腰が「生命の源」、「神秘の恵みと力の源泉」であるとすると、その腰を支える腿は、腰の土台、あるいは人の体幹を支える主軸であるといえます。
 家であれば、大黒柱、あるいは主イイススが語った家の基礎を構成する「隅の首石(かしらいし)」が相当するでしょう。
 旧約聖書の時代から、教会にとって、信仰者にとって、腿は重要です。
 腿は、重要な誓い、誓約を立てるときに使われます。
おそらく両腿の間に右手を差しいれるのでしょう。
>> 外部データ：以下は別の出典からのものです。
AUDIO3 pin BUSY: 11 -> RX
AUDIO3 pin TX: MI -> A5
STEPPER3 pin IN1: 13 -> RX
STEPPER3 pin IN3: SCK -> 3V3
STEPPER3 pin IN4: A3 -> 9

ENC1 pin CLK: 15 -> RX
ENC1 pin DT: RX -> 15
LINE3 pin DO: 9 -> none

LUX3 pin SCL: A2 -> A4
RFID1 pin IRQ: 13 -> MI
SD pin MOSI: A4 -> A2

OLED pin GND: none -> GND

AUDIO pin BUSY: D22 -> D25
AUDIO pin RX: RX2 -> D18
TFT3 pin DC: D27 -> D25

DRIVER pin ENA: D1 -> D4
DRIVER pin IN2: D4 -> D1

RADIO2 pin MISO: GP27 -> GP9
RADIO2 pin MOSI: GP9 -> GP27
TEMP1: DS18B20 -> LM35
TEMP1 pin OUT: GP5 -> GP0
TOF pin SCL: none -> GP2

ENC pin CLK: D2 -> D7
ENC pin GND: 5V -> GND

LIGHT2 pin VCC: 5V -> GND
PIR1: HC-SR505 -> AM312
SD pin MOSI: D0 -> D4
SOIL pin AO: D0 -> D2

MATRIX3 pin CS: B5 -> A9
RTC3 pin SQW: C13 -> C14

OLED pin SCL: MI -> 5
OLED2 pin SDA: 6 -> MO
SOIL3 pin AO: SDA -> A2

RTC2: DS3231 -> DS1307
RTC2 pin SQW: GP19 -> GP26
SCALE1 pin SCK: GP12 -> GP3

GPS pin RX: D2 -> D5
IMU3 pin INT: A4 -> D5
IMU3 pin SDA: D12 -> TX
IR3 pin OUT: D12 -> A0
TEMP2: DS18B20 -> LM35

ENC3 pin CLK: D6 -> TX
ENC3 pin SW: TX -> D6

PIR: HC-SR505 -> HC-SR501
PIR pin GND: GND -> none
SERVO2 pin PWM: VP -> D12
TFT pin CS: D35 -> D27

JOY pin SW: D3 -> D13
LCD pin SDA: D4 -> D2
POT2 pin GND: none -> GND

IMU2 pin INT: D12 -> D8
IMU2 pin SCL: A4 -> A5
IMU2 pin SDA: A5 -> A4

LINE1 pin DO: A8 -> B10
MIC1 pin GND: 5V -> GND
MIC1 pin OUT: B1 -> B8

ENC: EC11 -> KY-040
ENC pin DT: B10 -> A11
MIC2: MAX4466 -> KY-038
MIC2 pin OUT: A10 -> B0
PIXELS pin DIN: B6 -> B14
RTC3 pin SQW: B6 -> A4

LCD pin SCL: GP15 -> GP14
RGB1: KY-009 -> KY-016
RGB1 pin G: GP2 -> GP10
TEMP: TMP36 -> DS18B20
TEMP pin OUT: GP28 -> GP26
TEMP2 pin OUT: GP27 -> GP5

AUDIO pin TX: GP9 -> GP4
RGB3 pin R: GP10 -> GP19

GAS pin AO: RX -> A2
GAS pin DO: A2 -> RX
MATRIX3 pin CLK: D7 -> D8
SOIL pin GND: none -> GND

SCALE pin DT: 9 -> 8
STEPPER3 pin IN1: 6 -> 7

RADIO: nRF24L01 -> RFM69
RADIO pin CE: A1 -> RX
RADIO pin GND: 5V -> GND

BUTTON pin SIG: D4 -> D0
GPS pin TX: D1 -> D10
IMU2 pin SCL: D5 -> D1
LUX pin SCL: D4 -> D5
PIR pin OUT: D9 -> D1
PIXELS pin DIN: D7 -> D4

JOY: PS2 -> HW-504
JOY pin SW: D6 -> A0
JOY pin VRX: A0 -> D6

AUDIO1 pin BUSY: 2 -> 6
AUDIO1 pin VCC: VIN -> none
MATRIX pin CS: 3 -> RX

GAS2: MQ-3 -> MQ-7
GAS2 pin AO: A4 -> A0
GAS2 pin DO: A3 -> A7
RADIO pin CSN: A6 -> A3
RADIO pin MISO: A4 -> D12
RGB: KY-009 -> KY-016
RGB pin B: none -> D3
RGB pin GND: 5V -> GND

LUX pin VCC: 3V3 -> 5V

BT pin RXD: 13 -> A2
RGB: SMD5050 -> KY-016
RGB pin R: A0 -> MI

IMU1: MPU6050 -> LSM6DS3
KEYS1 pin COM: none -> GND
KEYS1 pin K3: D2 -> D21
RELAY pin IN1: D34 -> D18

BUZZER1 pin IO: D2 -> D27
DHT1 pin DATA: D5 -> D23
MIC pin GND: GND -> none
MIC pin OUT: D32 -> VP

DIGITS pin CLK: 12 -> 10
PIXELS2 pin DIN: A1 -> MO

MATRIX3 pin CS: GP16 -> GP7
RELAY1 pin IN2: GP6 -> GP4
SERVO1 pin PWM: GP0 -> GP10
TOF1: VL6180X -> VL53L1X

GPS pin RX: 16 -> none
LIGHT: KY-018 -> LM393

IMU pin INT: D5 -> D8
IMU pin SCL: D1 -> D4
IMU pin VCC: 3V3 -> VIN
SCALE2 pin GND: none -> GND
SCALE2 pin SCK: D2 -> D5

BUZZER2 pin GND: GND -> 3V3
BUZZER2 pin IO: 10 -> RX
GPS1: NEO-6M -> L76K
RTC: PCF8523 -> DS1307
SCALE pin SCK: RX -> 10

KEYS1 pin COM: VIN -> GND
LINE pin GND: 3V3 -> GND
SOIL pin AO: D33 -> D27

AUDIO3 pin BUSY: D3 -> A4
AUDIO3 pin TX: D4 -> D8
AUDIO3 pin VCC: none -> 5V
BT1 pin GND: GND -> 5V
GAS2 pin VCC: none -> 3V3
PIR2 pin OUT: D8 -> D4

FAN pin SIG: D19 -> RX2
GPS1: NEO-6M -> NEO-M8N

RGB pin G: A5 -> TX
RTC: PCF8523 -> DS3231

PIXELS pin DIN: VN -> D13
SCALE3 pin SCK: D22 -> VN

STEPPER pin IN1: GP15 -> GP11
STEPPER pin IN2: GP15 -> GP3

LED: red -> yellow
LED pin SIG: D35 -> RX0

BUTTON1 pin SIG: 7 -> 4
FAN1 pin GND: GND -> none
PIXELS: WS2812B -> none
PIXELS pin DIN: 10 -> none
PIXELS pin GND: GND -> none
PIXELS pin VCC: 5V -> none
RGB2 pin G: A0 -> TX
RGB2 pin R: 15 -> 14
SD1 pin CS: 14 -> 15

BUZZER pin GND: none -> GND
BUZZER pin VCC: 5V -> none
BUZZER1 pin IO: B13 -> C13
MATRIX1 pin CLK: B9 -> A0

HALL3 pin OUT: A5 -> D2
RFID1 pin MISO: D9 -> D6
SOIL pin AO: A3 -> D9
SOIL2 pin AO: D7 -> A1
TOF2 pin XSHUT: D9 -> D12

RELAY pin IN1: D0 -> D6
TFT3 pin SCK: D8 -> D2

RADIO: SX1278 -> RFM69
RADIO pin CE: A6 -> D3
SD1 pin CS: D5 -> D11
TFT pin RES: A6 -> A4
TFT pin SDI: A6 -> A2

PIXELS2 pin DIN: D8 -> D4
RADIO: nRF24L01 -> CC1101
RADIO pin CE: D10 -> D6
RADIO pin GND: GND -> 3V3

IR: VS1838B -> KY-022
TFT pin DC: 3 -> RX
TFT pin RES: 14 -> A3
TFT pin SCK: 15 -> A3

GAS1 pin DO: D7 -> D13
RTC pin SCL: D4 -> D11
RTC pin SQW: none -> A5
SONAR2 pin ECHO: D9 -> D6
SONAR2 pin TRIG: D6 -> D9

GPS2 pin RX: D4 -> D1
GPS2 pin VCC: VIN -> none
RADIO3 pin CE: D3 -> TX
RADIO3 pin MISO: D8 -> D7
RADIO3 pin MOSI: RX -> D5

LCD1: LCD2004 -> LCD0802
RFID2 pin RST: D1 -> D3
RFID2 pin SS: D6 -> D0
不思議な姿勢です。
 ひとりの時には、じぶんの腿に手を置き、神に誓いを立てることがあったのでしょう。
 預言者エレミヤのつぎの姿が「腿の誓い」を証明します。

「わたしは立ち帰ります。あなたはわたしの
神です。わたしは背きましたが、後悔し 
思い知らされ、腿を打って 悔いました」
(エレミヤ31:18-19)

 エレミヤがじぶんの腿を打ち、神への誓いを破ってしまったことを痛悔したところ、神が「新しい契約」を贈ってくださることが預言されます。

「来たるべき日、わたしがイスラエルの家と
結ぶ契約はこれである、と主は言われる。
すなわち、わたしの律法をかれらの胸の中に
授け、かれらの心の中に記す。わたしはかれ
らの神となり、かれらはわたしの民となる」
(エレミヤ31:33)

 腿の誓い、そして「腿の痛悔」が、神の祝福、新たなる契約をもたらすことがわかります。腿の誓いと腿の痛悔は、復活の希望、烽火(のろし)なのです。